В общем-то, говоривший был отчасти прав: вместо головы у третьего снеговика громоздилась тыква, очень похожая на ту, что я нашла у заброшенного дома. Неужели и тут Вей Листокрут постарался, или тыква как-то сама в зиму проросла?
– Если у меня что-то с головой, то у тебя что-то с носом! – сказал третий снеговик, указывая на оранжевую морковку, торчащую из снежной головы его испуганного собрата, и снял тыкву, как шляпу, под которой обнаружилась вполне обычная, хотя и довольно мелкая, голова из снежного кома с хитрым чёрными глазками.
– Отыквенная осень! – проворчали снеговики, сделав какой-то замысловатый жест в воздухе, нервным взмахом ветками, вставленными им вместо рук, и трижды повернулись против часовой стрелки, видимо, следуя какому-то ритуалу, как мы, когда плюём через левое плечо.
– При мне попрошу не выражаться! – заявил их тыквоголовый собрат. – Тыква – это новая мода, снегота вы необразованная! Мне осенний ветер насвистел!
Слово «снегота» он произнёс ударением на «а», наверное по аналогии со школотой, только снежной. После этих слов его собратья взглянули на него уже без страха, а даже с некоторой долей зависти. Я усмехнулась и покачала головой. Всё-таки Вей Листокрут и здесь что-то накрутил! Интересно, зачем?
– Шухер! – тихо цыкнул на них самый модный снеговик. – Кажись, начальство идёт! Рассыпаемся!
Снеговики мгновенно рассыпались белыми клоками, сливаясь с окружающим ландшафтом, а в кадре, если можно так выразиться, начали кружиться белые снежинки, подгоняемые ветром. Я даже разглядела силуэт высокого мужчины повышенной истощённости, чьи длинные пряди образовывали снежные вихри.
– Уймись, Сиверко! – властно прозвучал откуда-то холодный, как лёд, и бархатистый, как рыхлые снега, голос, и ветер мгновенно затих. – Так мы никогда не найдём инородный предмет, через который можно вести удалённое наблюдение за Зимством.
Я приготовилась лицезреть того, кто носил загадочное имя Зим-Зим, ведь кто, как не он был начальством всея снеговиков. Сперва видно было только роскошную шубу из белого пушистого меха, ладно сидящую на статной могучей мужской фигуре, затем владыка Зимства откинул капюшон, и я успела отметить, что у него бледная кожа, аристократические черты слегка надменного лица, снежно-белые волосы и льдисто-голубые глаза. Ну прямо красавЕц (как любили говорить бабки на лавочке у подъезда), хотя и немного староватый. Складывалось впечатление, что он смотрит прямо мне в глаза и как бы сквозь, не видя, не замечая меня, а потом изображение вообще пропало, словно кто-то выключил связь.

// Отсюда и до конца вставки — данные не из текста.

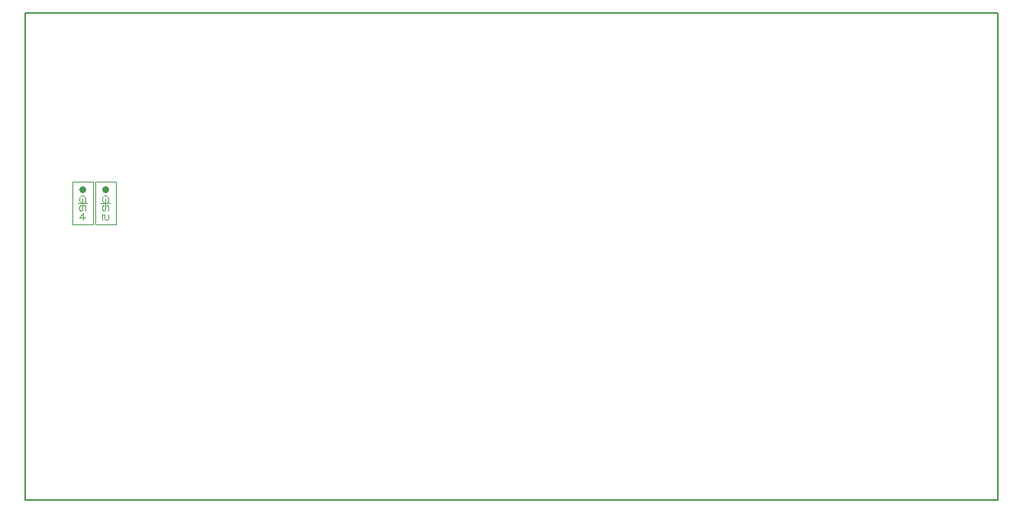
<source format=gbr>
G04 PROTEUS RS274X GERBER FILE*
%FSLAX45Y45*%
%MOMM*%
G01*
%ADD28C,0.203200*%
%ADD59C,0.050000*%
%ADD64C,0.721360*%
%ADD66C,0.110370*%
D28*
X-1079500Y-6413500D02*
X+9715500Y-6413500D01*
X+9715500Y-1016000D01*
X-1079500Y-1016000D01*
X-1079500Y-6413500D01*
D59*
X-329500Y-2886800D02*
X-329500Y-3356800D01*
X-559500Y-3356800D01*
X-559500Y-2886800D01*
X-329500Y-2886800D01*
X-494500Y-3121800D02*
X-394500Y-3121800D01*
X-444500Y-3171800D02*
X-444500Y-3071800D01*
D64*
X-444500Y-2971800D02*
X-444500Y-2971800D01*
D66*
X-422426Y-3109084D02*
X-411389Y-3096668D01*
X-411389Y-3059418D01*
X-433463Y-3034585D01*
X-455537Y-3034585D01*
X-477611Y-3059418D01*
X-477611Y-3096668D01*
X-466574Y-3109084D01*
X-466574Y-3146334D02*
X-477611Y-3158751D01*
X-477611Y-3196001D01*
X-466574Y-3208417D01*
X-455537Y-3208417D01*
X-444500Y-3196001D01*
X-444500Y-3158751D01*
X-433463Y-3146334D01*
X-411389Y-3146334D01*
X-411389Y-3208417D01*
X-433463Y-3307750D02*
X-433463Y-3233251D01*
X-477611Y-3282917D01*
X-411389Y-3282917D01*
D59*
X-75500Y-2886800D02*
X-75500Y-3356800D01*
X-305500Y-3356800D01*
X-305500Y-2886800D01*
X-75500Y-2886800D01*
X-240500Y-3121800D02*
X-140500Y-3121800D01*
X-190500Y-3171800D02*
X-190500Y-3071800D01*
D64*
X-190500Y-2971800D02*
X-190500Y-2971800D01*
D66*
X-168426Y-3109084D02*
X-157389Y-3096668D01*
X-157389Y-3059418D01*
X-179463Y-3034585D01*
X-201537Y-3034585D01*
X-223611Y-3059418D01*
X-223611Y-3096668D01*
X-212574Y-3109084D01*
X-212574Y-3146334D02*
X-223611Y-3158751D01*
X-223611Y-3196001D01*
X-212574Y-3208417D01*
X-201537Y-3208417D01*
X-190500Y-3196001D01*
X-190500Y-3158751D01*
X-179463Y-3146334D01*
X-157389Y-3146334D01*
X-157389Y-3208417D01*
X-223611Y-3307750D02*
X-223611Y-3245667D01*
X-201537Y-3245667D01*
X-201537Y-3295334D01*
X-190500Y-3307750D01*
X-168426Y-3307750D01*
X-157389Y-3295334D01*
X-157389Y-3258084D01*
X-168426Y-3245667D01*
M02*

</source>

– Нет, подождите! – воскликнула я и проснулась, удивлённо осматриваясь вокруг.
А впрочем, что тут удивляться? Это ж сон был. Я проснулась в той самой постели, что стояла недалеко от окна в уютной спальне дворца Осени. Было немного жаль, что не удалось получше разглядеть Зим-Зима, но уже само по себе то, что я по-прежнему была в Заосенье, а не в моей квартире в одном из промышленных районов города, ощущалось как большая удача: просто потому что мне нравилось Заосенье, на которое я с удовольствием сменила мою реальность, где у меня было только прошлое и работа, занимавшая иногда всё свободное время. А ещё я думала о том, что часть гадания, которое состоялось в гадательной аллее, сбылось: ночное свидание и не с кем-то, а с самим Зим-Зимом. Скорее всего, конечно, это было просто совпадение, но хотелось верить, что нет.
А ещё мне хотелось выйти из спальни и посмотреть, нет ли в коридоре той тропинки из листьев, указывающей путь к залу с зеркалами. Я сунула ноги в тёплые тапочки, накинула на плечи оранжевый плед и вышла за дверь. Нет. Тропинки не было, но я хорошо помнила путь. Почему бы не попробовать найти место из моего сна? Я отправилась вдаль по коридору, всё ближе подбираясь к пункту назначения, как вдруг мне послышались голоса за одной из приоткрытых дверей, причём они произносили моё имя. Я осторожно подкралась поближе и вовремя!
– Так вы говорите, что она закрепила своё согласие править в Заосенье троекратным ответом «да»? – спрашивал Хмурень у застывших пере ним со склонёнными головами осенин.
– Да, старший осе-паж, месяц Хмурень, – отвечали они. – Согласие было получено, но мы не посвящали, госпожу Осень, в подробности. Она не знает, что дала согласие на такой серьёзный срок.
Тут я вспомнила, что Хмурень, Грудень и Вересень – это древнерусские названия осенних месяцев. Хмурнем, кажется называли октябрь.
– Не знает? Тем лучше! – сказал Хмурень. – В процессе ей всё объясним.
– Что именно? – громко спросила я, распахивая дверь.
Осе-пажи и осенины застыли на месте, как персонажи на сцене после произнесения крылатой фразы: «К нам едет ревизор!». А во мне уже бушевал креативный директор с большим опытом проведения планёрок.
– Я думала, что мы одна команда! – укоризненно добавила я. – А вы шепчитесь, как заговорщики, у меня за спиной! Что за согласие я уже успела дать? К чему меня это обязывает?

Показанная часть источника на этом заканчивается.